I remember watching the episode of That’s Life in which Esther Rantzen surprised Nicholas Winton with an audience full of the now grown-up children whose lives he’d saved by arranging their escape from occupied Czechoslovakia in the late 1930s. It’s practically impossible to watch without bursting into tears. If you want to watch it, a YouTube search will bring it up. Or you could watch One Life which plods its way towards the same endpoint.

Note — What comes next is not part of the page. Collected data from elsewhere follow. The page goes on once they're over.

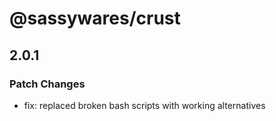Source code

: # @sassywares/crust

## 2.0.1

### Patch Changes

- fix: replaced broken bash scripts with working alternatives
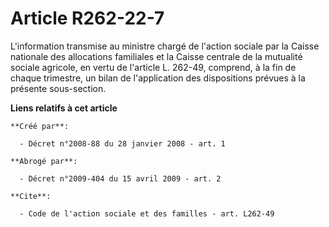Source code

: # Article R262-22-7

L'information transmise au ministre chargé de l'action sociale par la Caisse nationale des allocations familiales et la
Caisse centrale de la mutualité sociale agricole, en vertu de l'article L. 262-49, comprend, à la fin de chaque trimestre, un
bilan de l'application des dispositions prévues à la présente sous-section.

**Liens relatifs à cet article**

	**Créé par**:

	  - Décret n°2008-88 du 28 janvier 2008 - art. 1

	**Abrogé par**:

	  - Décret n°2009-404 du 15 avril 2009 - art. 2

	**Cite**:

	  - Code de l'action sociale et des familles - art. L262-49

Anthony Hopkins is the big ticket here, but the 1930s stuff is vastly more interesting, where we have to make do with Johnny Flynn (hilariously broad in the West End as Richard Burton at the moment), but get consolation prizes in the form of Helena Bonham Carter and Romola Garai. There’s fine evocation of time and place in these scenes, but I was left waiting for Hopkins to come back and then bored by much of what he was doing. As a hymn to the virtues of stubbornness, politeness and diligent paperwork, this is suitably stirring, but nothing can ever come close to the impact of watching that BBC broadcast, despite the best efforts of cast and crew.